Danish designer showcases burqas, police attire in runway protest against ban

DAILY SABAH WITH AP
ISTANBUL
Published
Models display creations by Iranian born designer Reza Etamadi during a MUF10 fashion show in Copenhagen, Wednesday, Aug. 8, 2018. (AP Photo)
Models display creations by Iranian born designer Reza Etamadi during a MUF10 fashion show in Copenhagen, Wednesday, Aug. 8, 2018. (AP Photo)

An Iranian-born designer has made more than a fashion statement by showcasing models wearing burqas and dressed as police officers at a show in Denmark days after a law banning the full-face coverings worn by some Muslim women took effect in the country.

Reza Etamadi said of his MUF10 brand's Copenhagen Fashion Week show on Wednesday: "I have a duty to support all women's freedom of speech and freedom of thought."

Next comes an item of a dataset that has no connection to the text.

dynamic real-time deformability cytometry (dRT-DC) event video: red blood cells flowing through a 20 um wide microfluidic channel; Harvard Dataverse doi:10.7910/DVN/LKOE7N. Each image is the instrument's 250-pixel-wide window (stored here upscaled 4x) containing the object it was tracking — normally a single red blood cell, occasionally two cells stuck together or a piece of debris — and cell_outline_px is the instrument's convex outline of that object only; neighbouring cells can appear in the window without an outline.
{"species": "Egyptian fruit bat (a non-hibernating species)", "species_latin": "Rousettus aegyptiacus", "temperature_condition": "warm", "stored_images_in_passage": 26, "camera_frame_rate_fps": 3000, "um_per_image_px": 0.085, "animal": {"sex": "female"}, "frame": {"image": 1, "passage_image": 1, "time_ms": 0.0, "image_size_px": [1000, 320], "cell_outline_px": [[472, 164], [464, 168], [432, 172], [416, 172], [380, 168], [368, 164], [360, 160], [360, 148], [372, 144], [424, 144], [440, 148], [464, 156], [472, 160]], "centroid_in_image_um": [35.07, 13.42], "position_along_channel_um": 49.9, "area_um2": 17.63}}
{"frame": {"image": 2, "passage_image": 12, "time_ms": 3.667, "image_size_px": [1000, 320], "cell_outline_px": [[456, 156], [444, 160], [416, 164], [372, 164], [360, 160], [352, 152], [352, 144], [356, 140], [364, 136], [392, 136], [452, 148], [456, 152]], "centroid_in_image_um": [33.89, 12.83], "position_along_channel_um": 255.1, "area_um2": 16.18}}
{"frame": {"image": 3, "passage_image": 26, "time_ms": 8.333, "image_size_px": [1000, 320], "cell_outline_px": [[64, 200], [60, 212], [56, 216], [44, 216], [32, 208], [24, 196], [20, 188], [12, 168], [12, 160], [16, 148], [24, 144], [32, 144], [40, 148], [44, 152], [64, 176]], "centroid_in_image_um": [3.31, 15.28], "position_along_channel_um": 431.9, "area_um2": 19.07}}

Denmark's much-debated "Burqa Ban" has prohibited burqas and niqab — Muslim dress which only shows the eyes — in public places since Aug. 1. Both are rare in Denmark.

Etamadi says that by enforcing the ban, authorities are violating women's rights and "the free choice we in the Western world are known for and proud to have."

"In Iran where I was born, women fight to freely choose what to wear," Etamadi said, adding "In Denmark, where I grew up, (...) women were free to choose how dressed or covered they wanted to dress."

"I have no unanimous attitude toward the ban in general but I have a principle: No man should decide what women should wear," Etamadi said the statement.

On Sunday, a woman wearing a face veil became the first person in Denmark to be penalized for violating the new law, and was fined 1,000 Danish kroner ($156). Police asked her either to remove the veil or leave the premises. She opted to leave.

Danes have protested the introduction of the law, with hundreds of Muslim and non-Muslim women donning niqabs and taking to the streets to decry what they call a "discriminatory" measure against a minority group.

Under the law, police are able to instruct women to remove their veils or order them to leave public areas. Justice Minister Soren Pape Poulsen said officers would fine them and tell them to go home.

First-time offenders risk a fine of 1,000 kroner ($156). Repeat offenses could trigger fines of up to 10,000 kroner or a jail sentence of up to six months.

Other European countries – including Belgium, France, the Netherlands and Spain – have similar bans.